_To-do item A_
In the speech transmission background, at what bit rate can μ-Law PCM encoding encode and transmit high-quality speech?
_To-do item B_
Write the next part of the speech transmission background, starting after its last sentence.

BACKGROUND OF THE INVENTION
The invention is based on a priority application EP 01 440 31 7.4 which is hereby incorporated by reference.
The present invention relates to the field of communication devices and to transmitting and receiving natural speech, and more particularly to the field of transmission of natural speech with a reduced data rate.
BACKGROUND AND PRIOR ART
In order to provide a maximum number of speech channels that can be transmitted through a band-limited medium, considerable efforts have been made to reduce the bit rate allocated to each channel. For example, by using a logarithmic quantization scale, such as in .mu.−Law PCM encoding, high quality speech can be encoded and transmitted at 64 kb/s. One variation of such an encoding method, adaptive .mu.−Law PCM (ADPCM) encoding, can reduce the required bit rate to 32 kb/s.

_Data below_
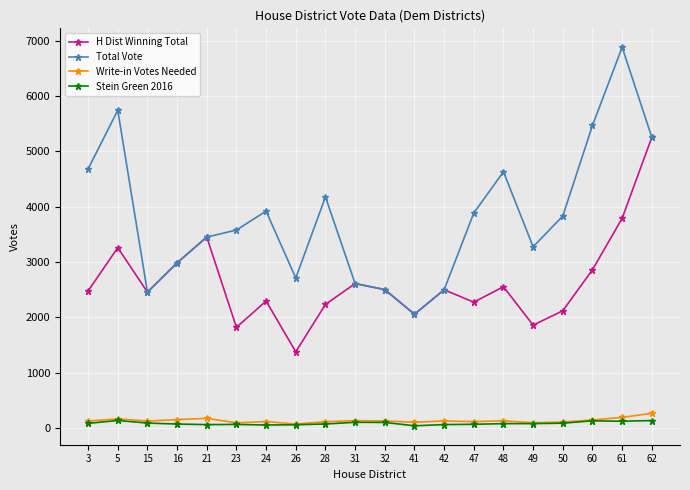

True or false: Total Vote and Stein Green 2016 cross at least once.

False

_Answer space A_
64 kb/s.

_Answer space B_
Further advances in speech coding have exploited characteristic properties of speech signals and of human auditory perception in order to reduce the quantity of data that needs to be transmitted in order to acceptably reproduce an input speech signal at a remote location for perception by a human listener. For example, a voiced speech signal such as a vowel sound is characterized by a highly regular short-term wave form (having a period of about 10 ms) which changes its shape relatively slowly. Such speech can be viewed as consisting of an excitation signal (i.e., the vibratory action of vocal chords) that is modified by a combination of time varying filters (i.e., the changing shape of the vocal tract and mouth of the speaker). Hence, coding schemes have been developed wherein an encoder transmits data identifying one of several predetermined excitation signals and one or more modifying filter coefficients, rather than a direct digital representation of the speech signal. At the receiving end, a decoder interprets the transmitted data in order to synthesize a speech signal for the remote listener. In general, such speech coding systems are referred to as a parametric coders, since the transmitted data represents a parametric description of the original speech signal.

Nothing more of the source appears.